Lara, Jaime 1947-
Lara, Jaime 1947-
Born 1947. Education: Cathedral College, B.A., 1969; Immaculate Conception Seminary, M.Div., 1973; University of the City of New York, M.A., 1985; Yale University Divinity School, S.T.M., 1989; Graduate Theological Union and the University of California at Berkeley, Ph.D., 1995. Pursued graduate studies in cultural anthropology at the New School for Social Research, New York, NY.
Office of Liturgy and Cultural Affairs, Northeast Hispanic Catholic Center, New York, NY, director, 1985-90; Yale Divinity School, New Haven, CT, doctoral fellow, adjunct professor, 1995-96, visiting lecturer, 1996-97, assistant professor of Christian art and architecture, 1998-2003, Yale University Divinity School & Yale Institute of Sacred Music, associate professor and chair of the Program in Religion and the Arts, 2003—; California State University, Los Angeles, assistant professor of art history, 1997-98. Also served as a visiting professor of arts and humanities, Universidad Nacional de Colombia, Bogotá; regular presenter at academic conferences. In addition to Colombia, has worked in Mexico, Ecuador, and Peru.
Institute of Hispanic Liturgy (USA advisory board, 1997—), Faith and Form (journal of the Interfaith Forum on Art and Architecture, advisory board member, 2004—), American Academy of Religion, American Catholic Historical Association, American Society for Hispanic Art Historical Studies, Association for Latin American Art, Association of Art Historians, Center for Jewish Art, College Art Association, Instituto de Liturgia Hispana, International Center of Medieval Art, Latin America Studies Association, Medieval Academy of America, Société des Américanistes, Society of Architectural Historians, Society of Biblical Literature.
City, Temple, Stage: Eschatological Architecture and Liturgical Theatrics in New Spain, University of Notre Dame Press (Notre Dame, IN), 2004.
Christian Texts for Aztecs: Art and Liturgy in Colonial Mexico, University of Notre Dame Press (Notre Dame, IN), 2008.
Contributor of chapters to numerous texts.
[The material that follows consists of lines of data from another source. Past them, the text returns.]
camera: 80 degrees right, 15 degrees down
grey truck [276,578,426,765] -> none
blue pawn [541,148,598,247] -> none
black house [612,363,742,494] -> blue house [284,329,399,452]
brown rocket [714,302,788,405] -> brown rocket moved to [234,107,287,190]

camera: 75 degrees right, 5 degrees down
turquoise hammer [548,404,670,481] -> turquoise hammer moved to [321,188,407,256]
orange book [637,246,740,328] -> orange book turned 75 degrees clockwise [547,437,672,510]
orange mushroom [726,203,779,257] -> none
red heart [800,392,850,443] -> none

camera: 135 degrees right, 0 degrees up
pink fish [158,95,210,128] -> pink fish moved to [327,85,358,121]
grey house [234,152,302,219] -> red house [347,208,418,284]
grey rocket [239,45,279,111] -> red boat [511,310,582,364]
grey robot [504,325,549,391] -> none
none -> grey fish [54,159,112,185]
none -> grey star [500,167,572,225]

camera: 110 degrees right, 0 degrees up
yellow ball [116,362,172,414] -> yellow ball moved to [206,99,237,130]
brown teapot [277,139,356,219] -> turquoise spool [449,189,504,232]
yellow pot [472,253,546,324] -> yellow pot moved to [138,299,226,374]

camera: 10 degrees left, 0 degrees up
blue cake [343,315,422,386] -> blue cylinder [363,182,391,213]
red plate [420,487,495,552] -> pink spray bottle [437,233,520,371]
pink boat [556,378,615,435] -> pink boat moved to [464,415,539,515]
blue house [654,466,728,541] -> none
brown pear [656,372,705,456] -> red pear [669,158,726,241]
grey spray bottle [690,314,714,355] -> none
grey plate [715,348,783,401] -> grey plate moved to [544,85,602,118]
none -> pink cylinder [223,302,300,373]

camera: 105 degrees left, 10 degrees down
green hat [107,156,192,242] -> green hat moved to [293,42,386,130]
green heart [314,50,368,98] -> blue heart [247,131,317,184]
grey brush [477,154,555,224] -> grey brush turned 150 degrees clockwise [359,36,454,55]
Writer and educator Jaime Lara has a diverse education that began when he earned his undergraduate degree in anthropology from Cathedral College in Douglaston, New York. From there he continued on, earning his master's degree in divinity from Immaculate Conception Seminary in Huntington, New York, and a master's degree in the history of art from the University of the City of New York. He then attended Yale University Divinity School, graduating with a master's degree in sacred theology, and completed his education with a doctorate in the history of religion and art from the University of California at Berkeley. Over the course of his career, Lara spent several years working for the Office of Liturgy and Cultural Affairs at Northeast Hispanic Catholic Center in New York City, where he served as director from 1985 to 1990. The majority of his career, however, has been spent as an educator, serving primarily on the faculty at Yale University Divinity School. He is currently an associate professor and chair of the Program in Religion and the Arts. He also spent a year at the California State University in Los Angeles, where he served as an assistant professor of art history, and as a visiting professor of arts and humanities at the Universidad Nacional de Colombia, in Bogotá. Lara's primary areas of research and academic interest combine religion and art, and include the works of a number of periods, such as early Christianity, the Spanish Middle Ages, the theater of medieval times, and the colonial era of Latin America. He is also the author of the books City, Temple, Stage: Eschatological Architecture and Liturgical Theatrics in New Spain and Christian Texts for Aztecs: Art and Liturgy in Colonial Mexico.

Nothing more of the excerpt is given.